Desde los profesionales de la salud en general y de la psicología en particular, aunque no se ha demostrado que ninguna terapia específica acorte la duración del delirio, el asesoramiento profesional puede ayudar a los pacientes a procesar sus experiencias en la UCI y a gestionar cualquier efecto psicológico persistente, de esta manera destacamos:

  • La terapia cognitivo-conductual (TCC ) ha demostrado ser eficaz para tratar los síntomas psicológicos tras una enfermedad crítica.
  • Apoyo especializado para procesar experiencias traumáticas en la UCI
  • Estrategias para manejar la ansiedad, la confusión o los recuerdos perturbadores. Técnicas de respiración y relajación.
  • Técnicas para mejorar el sueño y reducir el estrés
  • Atención continua durante la transición del hospital al hogar

Para ayudar a su familiar a recuperarse, es fundamental seguir estas pautas:

  • Reorientación constante: Coloque un reloj grande y un calendario visible. Hable con calma, recuérdele dónde está y quiénes son sus familiares.
  • Movilización progresiva: En cuanto el equipo médico lo autorice, anímele a sentarse al borde de la cama, levantarse y caminar distancias cortas.
  • Acompañamiento: Si es posible, mantenga a un familiar o cuidador de confianza junto a él para darle seguridad y evitar el aislamiento.
  • Estímulos sensoriales: Asegúrese de que tenga puestas sus gafas y audífonos si los necesita.
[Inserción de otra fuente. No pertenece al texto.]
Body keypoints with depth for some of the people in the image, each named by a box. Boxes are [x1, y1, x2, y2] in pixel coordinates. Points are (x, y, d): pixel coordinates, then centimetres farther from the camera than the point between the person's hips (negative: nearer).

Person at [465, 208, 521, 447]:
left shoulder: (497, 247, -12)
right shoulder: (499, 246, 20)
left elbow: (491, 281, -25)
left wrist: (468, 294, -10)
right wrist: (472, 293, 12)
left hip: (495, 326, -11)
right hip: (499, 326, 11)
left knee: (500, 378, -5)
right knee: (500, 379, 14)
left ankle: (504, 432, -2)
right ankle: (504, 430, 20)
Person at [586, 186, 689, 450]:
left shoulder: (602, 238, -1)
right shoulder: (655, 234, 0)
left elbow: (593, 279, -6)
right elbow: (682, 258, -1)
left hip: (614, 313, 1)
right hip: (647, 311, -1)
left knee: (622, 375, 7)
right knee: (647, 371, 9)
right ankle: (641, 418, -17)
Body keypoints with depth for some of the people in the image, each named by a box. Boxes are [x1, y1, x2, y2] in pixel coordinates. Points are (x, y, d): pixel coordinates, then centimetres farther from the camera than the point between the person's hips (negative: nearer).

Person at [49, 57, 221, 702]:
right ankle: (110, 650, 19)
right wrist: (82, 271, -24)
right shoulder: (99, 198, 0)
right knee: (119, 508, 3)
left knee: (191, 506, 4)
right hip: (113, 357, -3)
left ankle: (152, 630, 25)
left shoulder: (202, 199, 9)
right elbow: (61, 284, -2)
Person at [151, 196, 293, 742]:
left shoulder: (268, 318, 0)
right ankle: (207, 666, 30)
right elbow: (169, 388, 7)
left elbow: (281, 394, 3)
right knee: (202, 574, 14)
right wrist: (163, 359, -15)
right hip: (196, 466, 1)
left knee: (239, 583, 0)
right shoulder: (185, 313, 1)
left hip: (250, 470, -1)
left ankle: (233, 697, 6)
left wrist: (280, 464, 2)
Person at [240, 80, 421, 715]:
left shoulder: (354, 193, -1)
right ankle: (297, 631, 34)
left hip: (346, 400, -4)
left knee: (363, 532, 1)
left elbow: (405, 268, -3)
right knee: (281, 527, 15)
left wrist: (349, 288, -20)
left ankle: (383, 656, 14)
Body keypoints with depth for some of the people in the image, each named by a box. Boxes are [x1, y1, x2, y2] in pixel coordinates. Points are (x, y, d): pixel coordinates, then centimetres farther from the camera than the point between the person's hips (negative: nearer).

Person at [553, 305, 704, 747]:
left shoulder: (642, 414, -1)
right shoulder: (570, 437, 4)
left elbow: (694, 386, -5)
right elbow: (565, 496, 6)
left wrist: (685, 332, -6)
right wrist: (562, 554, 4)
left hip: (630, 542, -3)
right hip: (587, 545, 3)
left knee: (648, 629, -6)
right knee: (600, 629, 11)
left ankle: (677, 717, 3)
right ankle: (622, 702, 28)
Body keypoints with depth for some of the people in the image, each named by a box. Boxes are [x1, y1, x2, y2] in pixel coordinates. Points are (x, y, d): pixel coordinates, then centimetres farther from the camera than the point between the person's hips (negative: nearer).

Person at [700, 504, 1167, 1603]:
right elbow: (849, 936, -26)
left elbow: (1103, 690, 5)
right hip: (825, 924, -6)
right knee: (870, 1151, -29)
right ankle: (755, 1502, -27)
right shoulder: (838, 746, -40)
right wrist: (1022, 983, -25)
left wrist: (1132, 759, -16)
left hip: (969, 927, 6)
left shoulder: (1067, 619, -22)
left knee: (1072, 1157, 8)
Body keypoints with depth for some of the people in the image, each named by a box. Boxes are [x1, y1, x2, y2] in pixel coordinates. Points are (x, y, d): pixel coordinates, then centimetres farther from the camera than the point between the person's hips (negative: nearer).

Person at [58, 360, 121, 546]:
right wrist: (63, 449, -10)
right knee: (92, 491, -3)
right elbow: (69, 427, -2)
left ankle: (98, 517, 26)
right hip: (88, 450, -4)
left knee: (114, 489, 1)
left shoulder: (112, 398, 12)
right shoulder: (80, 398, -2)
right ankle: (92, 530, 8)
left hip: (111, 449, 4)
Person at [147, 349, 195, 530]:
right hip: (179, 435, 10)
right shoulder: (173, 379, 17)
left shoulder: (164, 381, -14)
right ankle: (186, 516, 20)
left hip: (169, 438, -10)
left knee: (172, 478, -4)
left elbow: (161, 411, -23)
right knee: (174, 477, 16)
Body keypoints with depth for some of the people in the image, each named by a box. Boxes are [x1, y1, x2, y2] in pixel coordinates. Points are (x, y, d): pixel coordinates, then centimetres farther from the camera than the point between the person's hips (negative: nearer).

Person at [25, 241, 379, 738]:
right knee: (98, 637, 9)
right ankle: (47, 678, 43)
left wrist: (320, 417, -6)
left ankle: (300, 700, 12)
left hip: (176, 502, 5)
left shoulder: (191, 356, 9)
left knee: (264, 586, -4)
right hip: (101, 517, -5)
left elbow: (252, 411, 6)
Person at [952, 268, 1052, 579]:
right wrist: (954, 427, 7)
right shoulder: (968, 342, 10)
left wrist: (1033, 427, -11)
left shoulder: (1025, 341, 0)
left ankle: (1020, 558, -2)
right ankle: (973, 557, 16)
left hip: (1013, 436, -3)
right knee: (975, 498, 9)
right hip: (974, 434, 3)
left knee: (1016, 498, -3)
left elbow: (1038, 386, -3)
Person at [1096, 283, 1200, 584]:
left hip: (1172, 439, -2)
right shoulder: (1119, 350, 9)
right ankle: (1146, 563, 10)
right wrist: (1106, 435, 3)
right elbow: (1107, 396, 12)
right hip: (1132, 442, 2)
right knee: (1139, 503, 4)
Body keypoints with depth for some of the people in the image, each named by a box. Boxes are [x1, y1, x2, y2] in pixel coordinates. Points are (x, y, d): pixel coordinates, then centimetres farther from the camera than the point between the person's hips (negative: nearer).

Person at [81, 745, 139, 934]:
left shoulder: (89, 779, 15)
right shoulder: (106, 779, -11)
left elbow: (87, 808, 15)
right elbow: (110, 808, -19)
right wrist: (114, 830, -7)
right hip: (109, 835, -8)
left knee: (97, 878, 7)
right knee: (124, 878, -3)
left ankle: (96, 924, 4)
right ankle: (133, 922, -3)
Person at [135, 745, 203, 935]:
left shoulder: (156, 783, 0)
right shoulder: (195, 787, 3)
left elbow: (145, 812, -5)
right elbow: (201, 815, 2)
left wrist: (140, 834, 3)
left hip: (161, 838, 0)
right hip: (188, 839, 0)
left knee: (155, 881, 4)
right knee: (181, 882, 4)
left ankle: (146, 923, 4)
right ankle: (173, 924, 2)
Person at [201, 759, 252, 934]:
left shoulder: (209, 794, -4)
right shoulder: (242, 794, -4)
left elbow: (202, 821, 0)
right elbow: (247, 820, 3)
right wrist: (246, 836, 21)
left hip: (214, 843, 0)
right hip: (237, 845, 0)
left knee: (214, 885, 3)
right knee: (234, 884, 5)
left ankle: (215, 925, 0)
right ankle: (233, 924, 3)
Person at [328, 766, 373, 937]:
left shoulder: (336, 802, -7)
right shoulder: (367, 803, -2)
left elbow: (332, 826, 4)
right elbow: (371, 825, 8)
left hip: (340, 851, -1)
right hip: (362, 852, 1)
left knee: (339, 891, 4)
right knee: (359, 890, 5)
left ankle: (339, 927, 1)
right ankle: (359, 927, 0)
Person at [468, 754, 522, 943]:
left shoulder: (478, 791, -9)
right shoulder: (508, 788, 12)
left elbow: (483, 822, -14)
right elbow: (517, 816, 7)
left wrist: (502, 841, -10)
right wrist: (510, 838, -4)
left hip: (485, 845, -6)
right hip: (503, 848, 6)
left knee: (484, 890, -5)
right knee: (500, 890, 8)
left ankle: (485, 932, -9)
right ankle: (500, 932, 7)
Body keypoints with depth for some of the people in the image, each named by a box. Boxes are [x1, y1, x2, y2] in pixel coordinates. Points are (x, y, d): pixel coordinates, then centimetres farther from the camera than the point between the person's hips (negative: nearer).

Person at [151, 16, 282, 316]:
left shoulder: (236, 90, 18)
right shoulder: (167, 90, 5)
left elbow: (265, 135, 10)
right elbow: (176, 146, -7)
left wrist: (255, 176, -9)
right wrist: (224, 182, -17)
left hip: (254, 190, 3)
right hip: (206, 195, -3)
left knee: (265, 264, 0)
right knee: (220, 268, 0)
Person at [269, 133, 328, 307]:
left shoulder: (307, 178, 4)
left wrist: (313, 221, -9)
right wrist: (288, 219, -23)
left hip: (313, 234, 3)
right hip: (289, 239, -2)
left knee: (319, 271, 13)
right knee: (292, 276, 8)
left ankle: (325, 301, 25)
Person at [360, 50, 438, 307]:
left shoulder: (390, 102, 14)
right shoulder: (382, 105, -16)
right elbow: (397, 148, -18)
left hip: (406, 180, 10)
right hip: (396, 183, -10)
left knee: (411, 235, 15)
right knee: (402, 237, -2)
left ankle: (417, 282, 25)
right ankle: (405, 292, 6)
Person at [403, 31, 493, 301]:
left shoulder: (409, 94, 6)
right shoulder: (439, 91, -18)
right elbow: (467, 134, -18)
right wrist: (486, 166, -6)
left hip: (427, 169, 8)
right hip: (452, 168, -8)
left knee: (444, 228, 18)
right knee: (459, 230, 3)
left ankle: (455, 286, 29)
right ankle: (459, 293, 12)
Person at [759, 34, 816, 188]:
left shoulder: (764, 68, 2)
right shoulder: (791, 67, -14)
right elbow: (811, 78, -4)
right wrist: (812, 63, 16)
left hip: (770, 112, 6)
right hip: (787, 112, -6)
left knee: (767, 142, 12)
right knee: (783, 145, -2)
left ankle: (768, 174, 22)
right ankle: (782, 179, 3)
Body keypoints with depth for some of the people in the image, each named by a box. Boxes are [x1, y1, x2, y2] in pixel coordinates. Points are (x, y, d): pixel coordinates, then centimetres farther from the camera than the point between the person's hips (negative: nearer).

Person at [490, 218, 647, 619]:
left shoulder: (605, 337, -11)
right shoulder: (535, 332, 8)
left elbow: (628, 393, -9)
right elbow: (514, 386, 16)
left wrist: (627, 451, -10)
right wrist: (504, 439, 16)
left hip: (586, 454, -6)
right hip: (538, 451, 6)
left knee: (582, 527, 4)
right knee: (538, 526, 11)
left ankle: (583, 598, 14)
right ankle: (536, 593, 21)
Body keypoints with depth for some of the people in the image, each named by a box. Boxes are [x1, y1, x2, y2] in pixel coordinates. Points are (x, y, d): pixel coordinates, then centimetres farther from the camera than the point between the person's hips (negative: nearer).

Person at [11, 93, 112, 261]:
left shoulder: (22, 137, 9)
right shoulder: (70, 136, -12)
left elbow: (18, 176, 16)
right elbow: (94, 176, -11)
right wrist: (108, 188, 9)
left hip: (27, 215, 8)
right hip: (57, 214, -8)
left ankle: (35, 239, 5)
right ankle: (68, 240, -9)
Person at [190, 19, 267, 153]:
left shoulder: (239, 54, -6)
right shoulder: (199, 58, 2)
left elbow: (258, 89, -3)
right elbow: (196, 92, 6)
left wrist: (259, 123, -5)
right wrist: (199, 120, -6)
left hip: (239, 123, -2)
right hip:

Abra las persianas durante el día para que distinga el ciclo de luz.
  • Hidratación y nutrición: Evite la deshidratación ofreciéndole líquidos frecuentemente y vigile que ingiera los alimentos.
  • Descanso nocturno: Procure que el entorno sea silencioso por la noche, atenuando las luces para ayudarle a conciliar el sueño.

Siguiendo las pautas de la Sociedad Española de Geriatría y Gerontología (SEGG), esta sintomatología requiere una actuación rápida pero tranquila, evitando en la medida de lo posible las sujeciones físicas (SEGG, 2014), ya que suelen aumentar la agitación y la confusión., comunicar de una manera paciente y tener como marco de actuación el modelo de atención centrado en la persona (MACP): sus intereses, gustos y preferencias en la recuperación.

Prevención

Los geriatras y psicólogos recordamos que entre el 30% y el 40% de los casos se pueden prevenir mediante una serie de pautas bastante sencillas. De esta forma los familiares y el entorno más cercano, como ya hemos indicado, pueden ayudar a los mayores a no sentirse desorientados durante su ingreso en el hospital:

  • Acompañar durante las primeras 48 horas del ingreso, también por la noche.
  • Siempre que sea posible, estimule la movilidad del mayor, moviéndole, animándole a pasear…
  • Si lleva gafas o audífonos asegurar que los usa también durante la estancia en el hospital.
  • Procurar que descanse por la noche y esté activo durante el día.
  • Hablar con él, y animarle a leer, juegos de mesa, etc.
  • Reorientar. Es conveniente explicarles el por qué están ingresados, qué día es de la semana, del mes, dónde están, etc.
  • También se les pueden facilitar objetos personales para que su estancia sea más agradable (fotos, su música, lectura, etc).
  • Asegurarnos de que bebe suficiente agua y que come lo que los profesionales sanitarios han indicado.

Conclusión

El síndrome confusional agudo constituye una complicación frecuente, potencialmente prevenible y de elevada repercusión clínica en el adulto mayor hospitalizado. Su reconocimiento temprano, junto con la implementación de medidas preventivas y un abordaje multidisciplinario, permite reducir la morbimortalidad, mejorar la recuperación funcional y disminuir los costos asociados a la atención sanitaria. El fortalecimiento de las competencias del personal de salud, especialmente de enfermería, resulta esencial para garantizar una atención segura y centrada en el paciente.